If they could shove one of these in a C100 or C300 (no mirror) somehow I would be so ecstatic. Doesn't seem likely.


----------



## BRNexus6 (Jan 16, 2013)

Not only are you getting basically the same DOF/FOV as a FF Sensor, but you are also getting about 1 stop of exposure increase, so you can drop your ISO and get cleaner low-light images on your APS-C mirrorless bodies.


----------



## Axilrod (Jan 23, 2013)

rs said:


> As novel as this Metabones Speed Booster is, I can't imagine it working all that well, and if anything, worse than a FF lens on an NEX with an EOS adapter with no optical telecompressor if the mainstream manufacturers product lineup is anything to go by.



In all the comparisons I've seen it's done very well and most of the reviewers were incredibly skeptical at first. I think it's huge for FS100/FS700 users and will be huge for the MFT mount Blackmagic Design cinema camera. 

Also, people with lower end NEX cameras can make their cameras full frame in a jiffy.

Here is a full review, the positives outweigh the negatives by a longshot: http://www.eoshd.com/content/9485/metabones-speed-booster-adapter-full-review


----------



## Axilrod (Jan 23, 2013)

paul13walnut5 said:


> If you have an Sony NEX camera and a bag of EF lenses this metabones adaptor makes some startling claims...
> An EOS M killer?
> Primarily for video use, why not stills too though?
> 
> ...



Paulie now I'm glad the BMD camera didn't show up, I want the MFT version with one of these things!


----------



## paul13walnut5 (Jan 23, 2013)

Are they launching an MFT version? Interesting idea, I guess it's essentially a MFT image circle for that sensor anyway, my reservations would be the lack of decent MFT video lenses (no fast zooms for example) it'll be funny seeing a BMD camera with all the various silliness that MFT users adapt to their cameras...


----------



## Grummbeerbauer (Jan 24, 2013)

At first, I was skeptical about the possible quality of such a solution. But so was Roger, the Lensrentals guy. 
Read his take on the Metabones adapter:

http://www.lensrentals.com/blog/2013/01/metabones-magic

Looks pretty damned good to me.


----------



## 1255 (Jan 24, 2013)

i have a friend that's been using a prototype for a few weeks now. he tells me it's not necessarily perfect but that it's really very interesting. this one is, apparently, worth watching.


----------



## pharp (Feb 21, 2013)

An MFT version is in the works, but so is a Canon M version. Now, if Canon steps up their game with the M series (especially AF) - they may really have something. Get FF FOV and one extra stop using an EF lens on the M - great! Come on Canon - give us an NEX IQ mirrorless. Adapter should be less than NEX version as well (maybe ~$400) - no chip. 

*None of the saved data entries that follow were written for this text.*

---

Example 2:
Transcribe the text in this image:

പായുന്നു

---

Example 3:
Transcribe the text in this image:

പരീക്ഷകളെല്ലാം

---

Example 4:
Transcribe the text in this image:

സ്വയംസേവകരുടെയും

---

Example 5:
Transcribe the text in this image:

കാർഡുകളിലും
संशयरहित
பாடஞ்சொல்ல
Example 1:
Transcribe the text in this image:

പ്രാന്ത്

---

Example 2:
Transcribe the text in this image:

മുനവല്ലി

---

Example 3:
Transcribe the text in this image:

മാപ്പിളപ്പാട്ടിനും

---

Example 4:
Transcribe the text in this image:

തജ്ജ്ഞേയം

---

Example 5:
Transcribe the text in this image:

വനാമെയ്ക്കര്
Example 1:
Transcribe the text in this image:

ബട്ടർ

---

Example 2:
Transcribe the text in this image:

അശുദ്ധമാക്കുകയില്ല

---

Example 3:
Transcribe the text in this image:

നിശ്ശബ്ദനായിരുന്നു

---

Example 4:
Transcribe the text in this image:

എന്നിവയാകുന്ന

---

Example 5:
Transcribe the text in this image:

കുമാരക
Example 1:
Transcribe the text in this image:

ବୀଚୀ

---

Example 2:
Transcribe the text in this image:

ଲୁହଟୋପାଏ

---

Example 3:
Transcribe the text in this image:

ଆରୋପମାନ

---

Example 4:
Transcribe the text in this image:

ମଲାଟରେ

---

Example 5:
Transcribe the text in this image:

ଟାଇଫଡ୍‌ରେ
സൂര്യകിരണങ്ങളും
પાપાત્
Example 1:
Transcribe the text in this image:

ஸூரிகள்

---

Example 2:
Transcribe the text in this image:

http://www.metabones.com/sony/questions


----------



## wickidwombat (Feb 22, 2013)

is it just me or does anybody else wish there was something like this for full frame
imagine a 70-200 f2.8L IS II
becomes a 50-143 f2 IS


----------



## TrumpetPower! (Feb 22, 2013)

wickidwombat said:


> is it just me or does anybody else wish there was something like this for full frame
> imagine a 70-200 f2.8L IS II
> becomes a 50-143 f2 IS



Anything that was like that would have to start its life as a medium format lens -- or, at least, have an image circle large enough to be de-magnified.

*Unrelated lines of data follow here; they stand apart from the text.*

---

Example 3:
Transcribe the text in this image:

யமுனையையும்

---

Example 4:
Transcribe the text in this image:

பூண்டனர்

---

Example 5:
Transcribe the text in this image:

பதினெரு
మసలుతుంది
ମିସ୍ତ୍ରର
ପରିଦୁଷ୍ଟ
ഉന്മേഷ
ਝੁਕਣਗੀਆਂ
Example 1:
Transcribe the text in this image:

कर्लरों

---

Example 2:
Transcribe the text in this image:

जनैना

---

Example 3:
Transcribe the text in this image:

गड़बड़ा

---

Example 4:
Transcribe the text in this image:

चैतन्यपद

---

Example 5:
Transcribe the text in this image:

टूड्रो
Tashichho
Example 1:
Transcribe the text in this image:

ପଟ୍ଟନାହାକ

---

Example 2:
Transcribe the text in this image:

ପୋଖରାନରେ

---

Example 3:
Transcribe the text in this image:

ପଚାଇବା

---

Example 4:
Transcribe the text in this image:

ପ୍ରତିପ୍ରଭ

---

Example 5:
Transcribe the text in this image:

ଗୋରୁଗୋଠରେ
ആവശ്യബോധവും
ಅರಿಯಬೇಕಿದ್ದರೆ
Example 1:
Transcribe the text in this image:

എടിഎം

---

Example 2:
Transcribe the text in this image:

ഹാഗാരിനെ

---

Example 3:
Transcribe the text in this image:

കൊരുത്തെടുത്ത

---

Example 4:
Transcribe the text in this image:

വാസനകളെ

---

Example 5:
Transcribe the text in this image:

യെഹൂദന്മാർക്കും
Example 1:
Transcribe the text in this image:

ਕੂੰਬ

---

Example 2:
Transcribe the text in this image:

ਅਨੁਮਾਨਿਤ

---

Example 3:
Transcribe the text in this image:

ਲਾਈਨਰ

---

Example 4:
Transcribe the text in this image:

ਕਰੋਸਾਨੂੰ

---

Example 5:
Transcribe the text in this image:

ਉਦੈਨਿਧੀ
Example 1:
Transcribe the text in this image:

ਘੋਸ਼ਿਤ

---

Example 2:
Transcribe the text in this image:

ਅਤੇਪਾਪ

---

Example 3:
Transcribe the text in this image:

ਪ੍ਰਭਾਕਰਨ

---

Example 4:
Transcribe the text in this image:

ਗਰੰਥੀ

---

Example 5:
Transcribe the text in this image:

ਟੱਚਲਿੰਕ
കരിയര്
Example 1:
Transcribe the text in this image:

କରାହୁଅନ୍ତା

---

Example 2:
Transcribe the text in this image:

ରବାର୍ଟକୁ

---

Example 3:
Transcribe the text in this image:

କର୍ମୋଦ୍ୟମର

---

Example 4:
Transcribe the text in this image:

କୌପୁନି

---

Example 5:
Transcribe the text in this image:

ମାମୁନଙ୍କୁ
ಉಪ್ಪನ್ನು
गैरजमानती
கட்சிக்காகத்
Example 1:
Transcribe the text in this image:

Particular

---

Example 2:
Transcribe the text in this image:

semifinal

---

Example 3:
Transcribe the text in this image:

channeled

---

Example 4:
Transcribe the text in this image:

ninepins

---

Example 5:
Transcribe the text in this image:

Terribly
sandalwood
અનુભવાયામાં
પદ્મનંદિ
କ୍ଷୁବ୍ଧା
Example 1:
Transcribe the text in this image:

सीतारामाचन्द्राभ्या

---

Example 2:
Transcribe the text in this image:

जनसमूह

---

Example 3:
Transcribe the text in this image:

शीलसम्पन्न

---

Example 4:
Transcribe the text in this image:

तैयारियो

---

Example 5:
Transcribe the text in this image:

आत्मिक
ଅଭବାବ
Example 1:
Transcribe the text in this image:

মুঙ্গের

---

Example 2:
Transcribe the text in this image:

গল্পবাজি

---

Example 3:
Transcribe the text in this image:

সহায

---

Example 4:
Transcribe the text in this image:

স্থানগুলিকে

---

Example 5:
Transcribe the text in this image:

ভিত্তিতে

I don't know what lenses are like in the medium format world, but I can guarantee you that anything comparable to a 70-200 f/2.8 IS would cost more than a Great White. Hasselblad, for example, sells their 50-110 f/3.5-4.5 for $5,595....

Cheers,

b&


----------



## wickidwombat (Feb 22, 2013)

TrumpetPower! said:


> wickidwombat said:
> 
> 
> > is it just me or does anybody else wish there was something like this for full frame
> ...



I know 
thats why i used the word wish :'(


----------



## TrumpetPower! (Feb 22, 2013)

wickidwombat said:


> thats why i used the word wish :'(



Well, in that case, why hold back?

I wish for a camera the size of an iPhone, with a sensor the same dimensions as the case, with a built-in 8-2000 f/0.8 lens (that, of course, doesn't add to the volume of the camera when not in use). Oh -- and the lens should have full movements and at least ten stops of IS, and the camera itself should have a gigapixel sensor and a dynamic range of 20 stops and a maximum ISO of like a million or so with noise at that ISO comparable to a 5DIII at ISO 100.

And, yes. Of course! This camera should be delivered by a flying unicorn pony. I mean, like duh! Do you really have to ask?

Cheers,

b&

P.S. Yes, I'll be needing to keep the pony, too.... b&


----------



## tcmatthews (Feb 22, 2013)

For some reason I am just not interested. I think I would rather buy a metabones adapter capable of maintaining a full frame image circle and is self update-able. So that if Sony releases a full frame NEX I could use my EF lenses on it as well as my NEX6 

I have a manual adapter and all of my EF lenses are just huge on a NEX6. Almost as ridiculous as putting my EX430 II flash. The flash does work as a manual flash at least. They also defeat the purpose of having a small camera. But I do like using my dads 135F2.5 FD, I would be interested if they made a manual Canon FD adapter to breath new life in those old lenses. But a EF adapter I think I will pass for the price they are asking.


----------